Mengenai kasus ini, Direktur Pascasarjana Universitas YARSI sekaligus mantan Direktur Penyakit Menular WHO Asia Tenggara, Prof. Tjandra Yoga Aditama, menjelaskan bahwa kecacingan merupakan penyakit akibat infeksi parasit.
"Di antaranya cacing gelang (Ascaris lumbricoides), cacing cambuk (Trichuris trichiura), dan cacing tambang seperti Necator americanus serta Ancylostoma duodenale. Selain itu, ada juga Strongyloides stercoralis dan jenis lainnya," kata Prof. Tjandra kepada Health Liputan6.com melalui aplikasi pesan singkat.
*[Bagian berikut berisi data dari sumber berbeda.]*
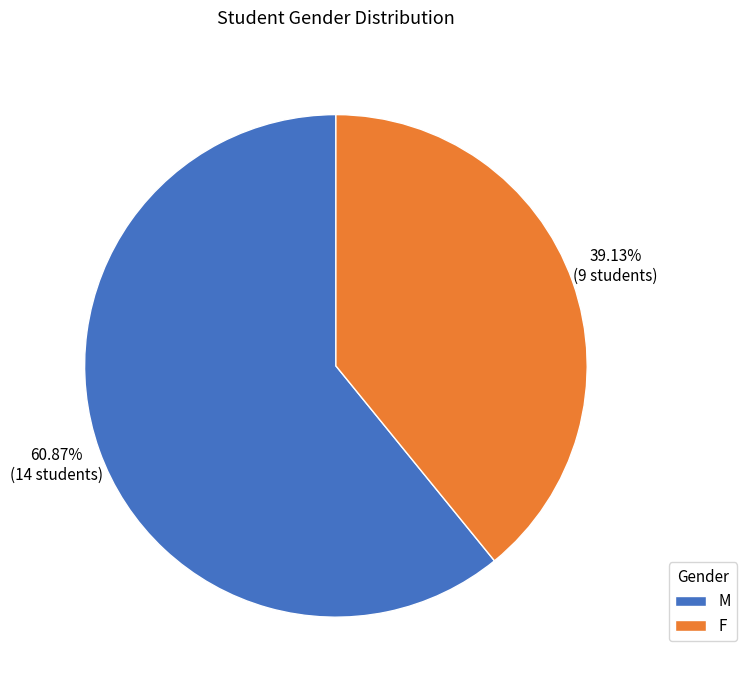

How many segments does this pie chart have?

2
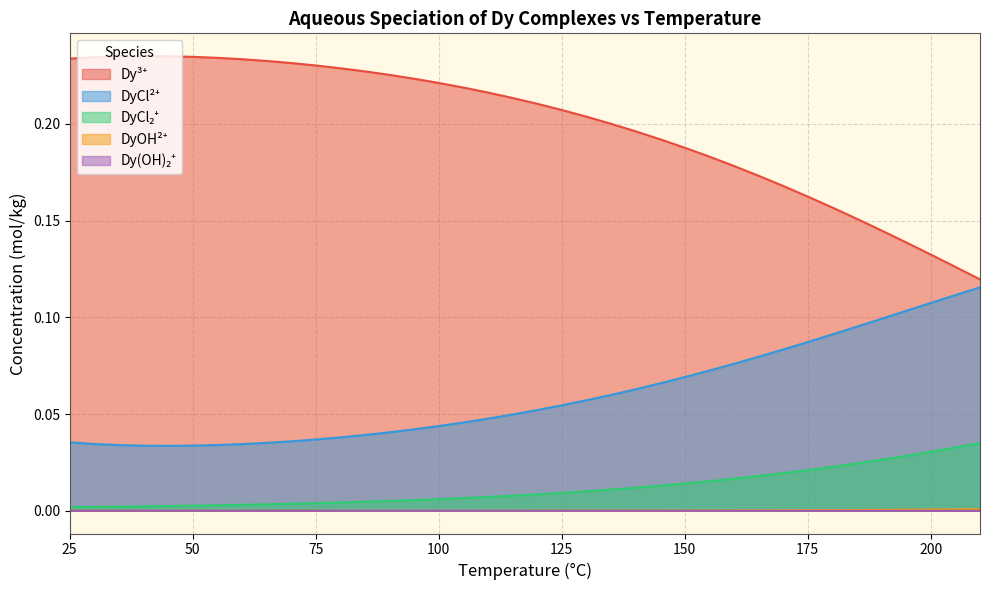

True or false: DyCl2+ and DyCl2+_b cross at least once.

False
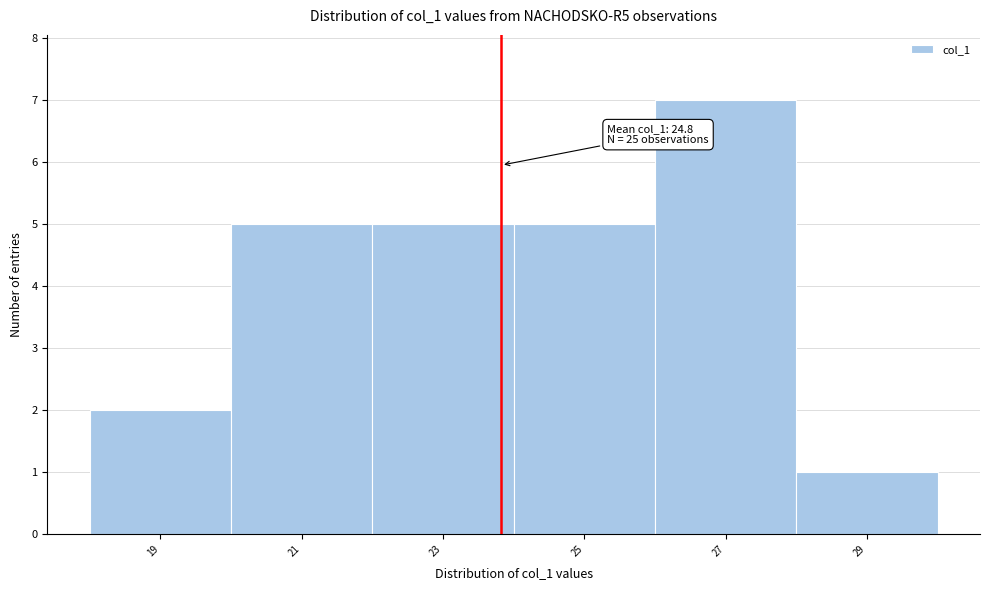

Reading left to right, list all the values displayed in this chart.

2	5	5	5	7	1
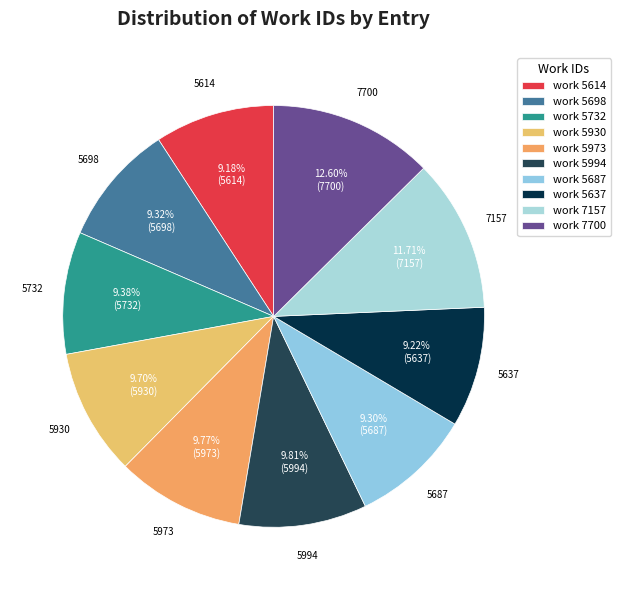

What is the change in value from work 5732 to work 5973?

+241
Dia, menambahkan, penularan biasanya terjadi melalui telur cacing yang terdapat pada tinja, lalu mencemari tanah di daerah dengan sanitasi buruk.
"Telur cacing ini bisa masuk ke tubuh anak-anak yang bermain di tanah terkontaminasi, kemudian memasukkan tangan ke mulut tanpa mencuci tangan. Penularan juga bisa lewat air yang tercemar," ujarnya.
Menurut Prof. Tjandra, anak yang terinfeksi cacing umumnya memiliki masalah gizi dan kondisi fisik yang lemah. "Itulah sebabnya kecacingan sering menyerang kelompok rentan," katanya.
Lebih lanjut, Prof. Tjandra menyebut WHO telah menetapkan empat pendekatan utama dalam penanganan kecacingan:
- Konsumsi obat cacing secara berkala.
- Penyuluhan kesehatan untuk masyarakat.
- Perbaikan sanitasi lingkungan.
- Pemberian obat yang aman dan efektif bila penyakit sudah terjadi.